A Court of Common Pleas judge in Monroe County granted a hospital’s protective order in part, holding that Plaintiffs may inquire about statements made by a medical quality officer to a patient concerning inconclusive results from peer-review proceedings.  Plaintiffs, however, are prohibited from questioning the officer about any peer-review materials and discussions.  Judge Arthur L. Zulick further held that discussing peer-review conclusions with patients does not waive the confidentiality afforded by the Peer Review Protection Act (“the Act”) to review committees.

The underlying case involved a surgery that resulted in the patient losing his left kidney.  Following the hospital’s internal investigation, its chief medical quality officer met with the plaintiffs to discuss the review committee’s opinion as to what transpired during the patient’s operation.  Once the suit began, Plaintiffs noticed the officer’s deposition, and the hospital responded with a motion for protective order in which it argued that the plaintiffs should be prevented from asking about the hospital’s internal review proceedings.  Plaintiffs in turn contended that the chief medical quality officer’s meeting with the plaintiffs waived the Act’s confidentiality provision and thus rendered the review materials and discussions discoverable.  Judge Zulick found otherwise.

Judge Zulick relied on the Superior Court’s ruling in Dodson v. DeLeo, 872 A.2d 1237 (Pa. Super. Ct. 2005) in making his ruling.  In that case, the Superior Court overturned a trial court’s decision that had held that a defendant physician’s credentialing reports were not protected by the Act because that information could be found elsewhere in the patient’s medical records.  In finding that the reports were indeed within the Act’s scope of protection, the Superior Court stated that “[holding] otherwise would have a chilling effect on the peer review process and would clearly run afoul of the purpose of the statute.”  Id. at 1244.

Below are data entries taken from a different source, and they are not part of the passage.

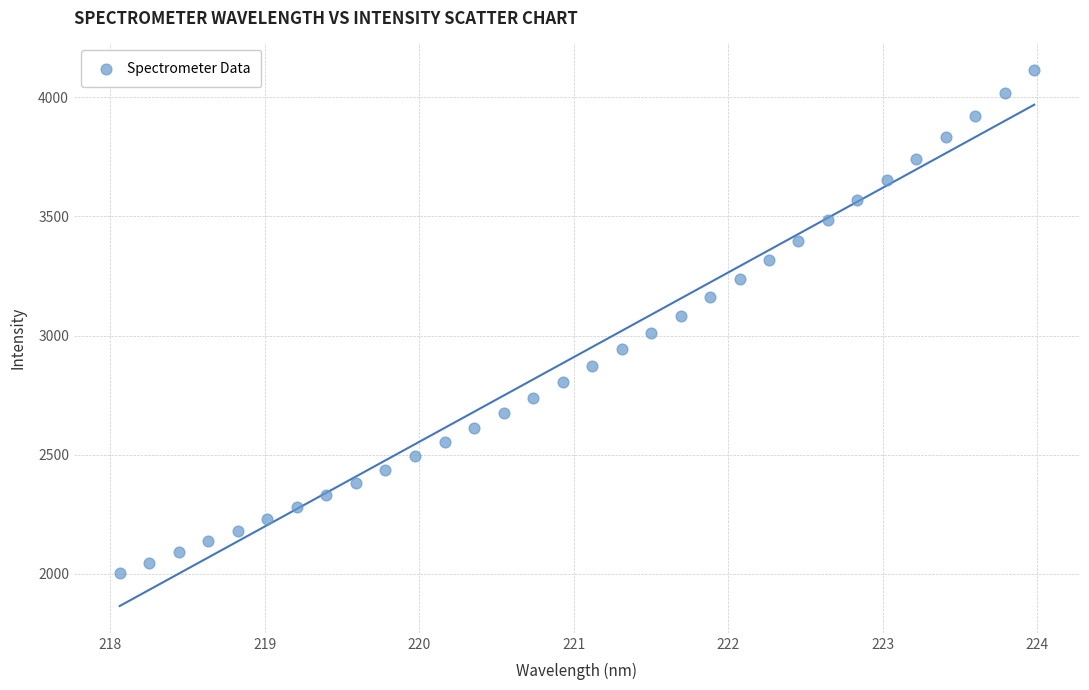

What is the range of X values (max minus min)?

5.9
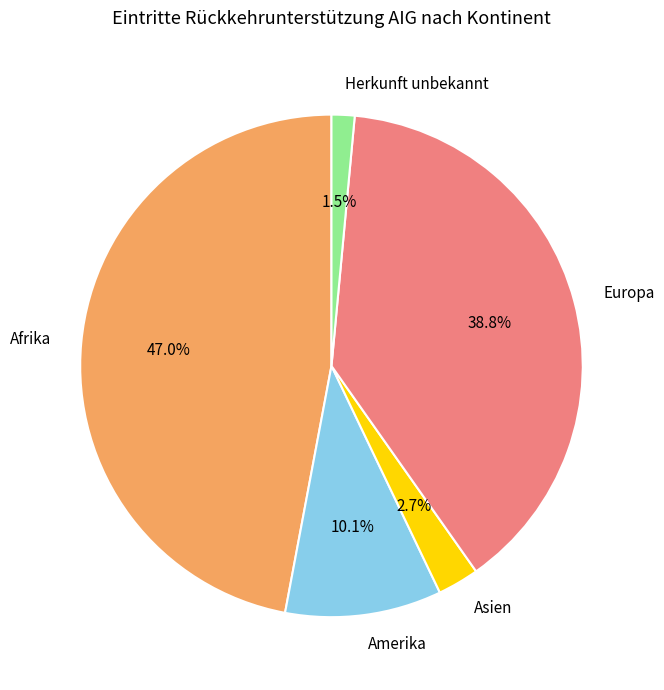

How many slices are in this pie chart?

5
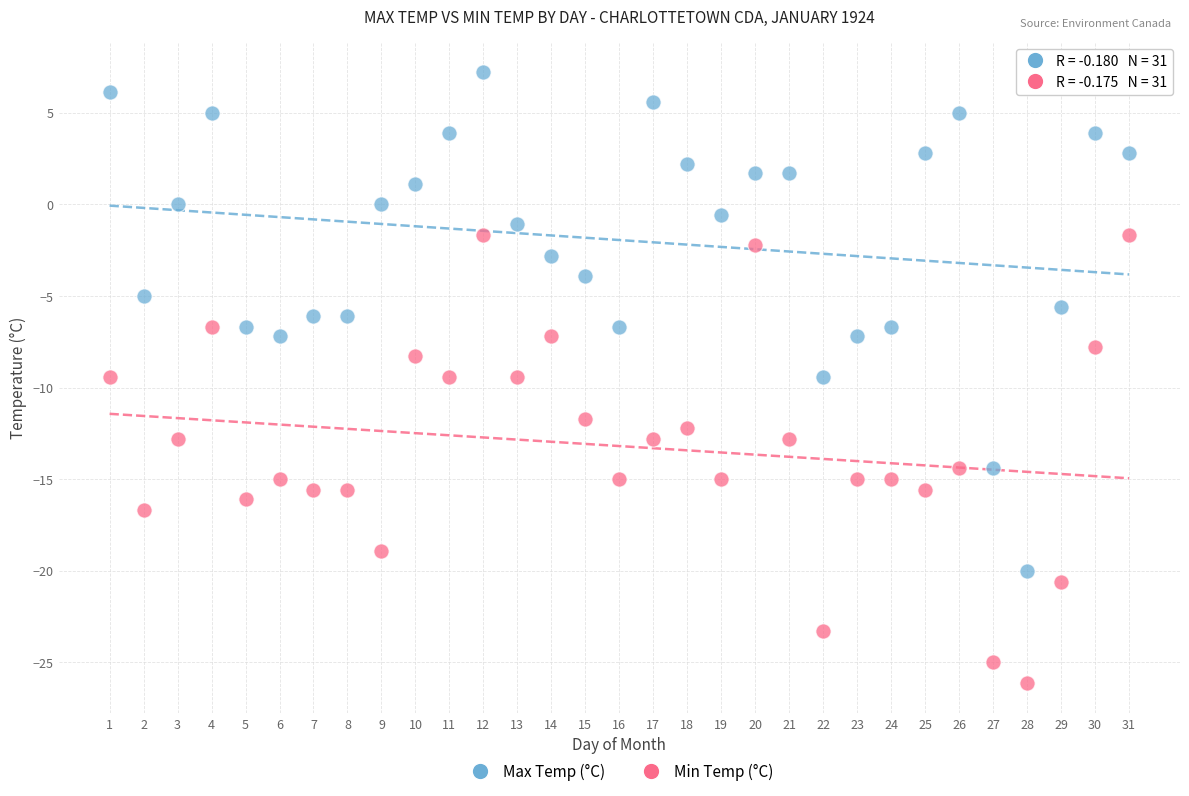

What is the X range (max minus min) for the scatter plot?

30.0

As the Dodson court described, the Peer Review Protection Act was promulgated in 1974 to “facilitate comprehensive, honest, and potentially critical evaluations of medical professionals by their peers.”  Id. at 1242.   The Act further reflects the legislature’s determination that, “because of the expertise and level of skill required in the practice of medicine, the medical profession itself is in the best position to police its own activities.”  Id. (quoting Young v. The W. Pa. Hosp., 722 A.2d 153 (Pa. Super. Ct. 1987)).  As such, the Act states in relevant part that “proceedings and records of a review committee shall be held in confidence and shall not be subject to discovery or introduction into evidence in any civil action against a professional health care provider.”  63 P.S. § 425.4.

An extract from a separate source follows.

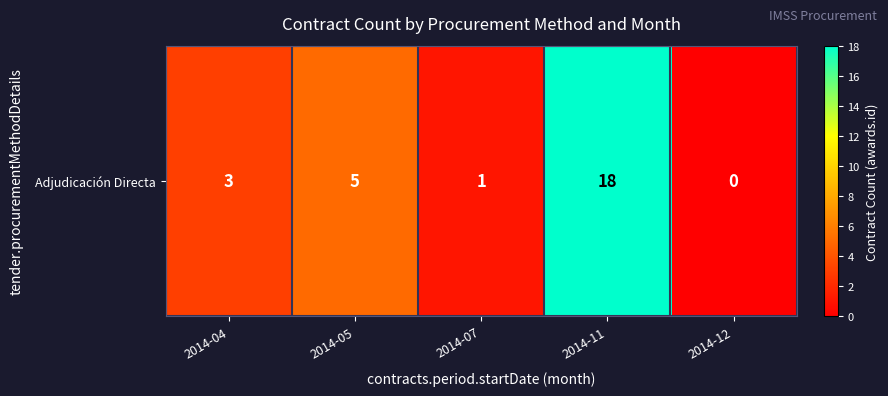

What is the average value?

5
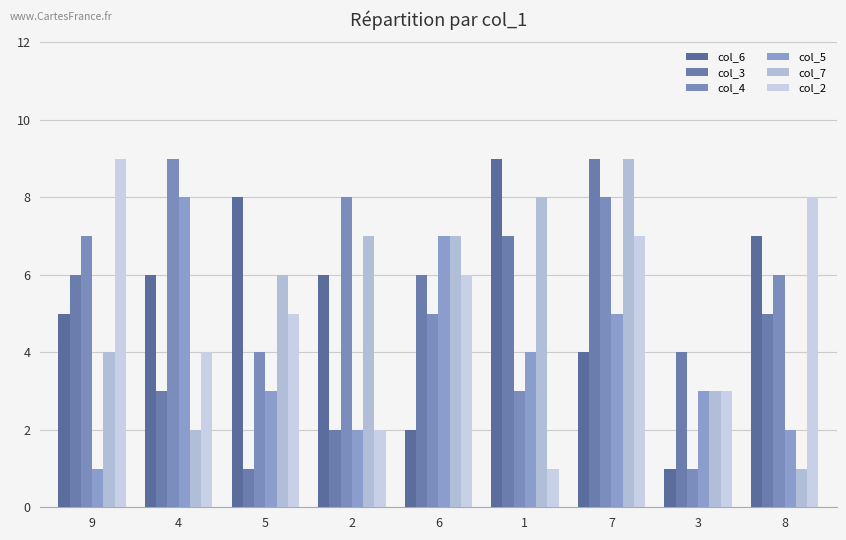

What is the difference between the col_4 values at 4 and 3?

8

In the matter before Judge Zulick, he found that the facts before him paralleled those in Dodson.  Accordingly, he held that allowing discovery of the hospital’s entire peer-review materials would undermine the Act’s intentions of safeguarding health care professionals’ ability to police themselves and conduct root cause analyses, morbidity and mortality meetings, and other confidential investigations in order to promote patient safety.  Notwithstanding that finding, the plaintiffs were free to question the chief medical quality officer about his statements to them concerning the review’s determination.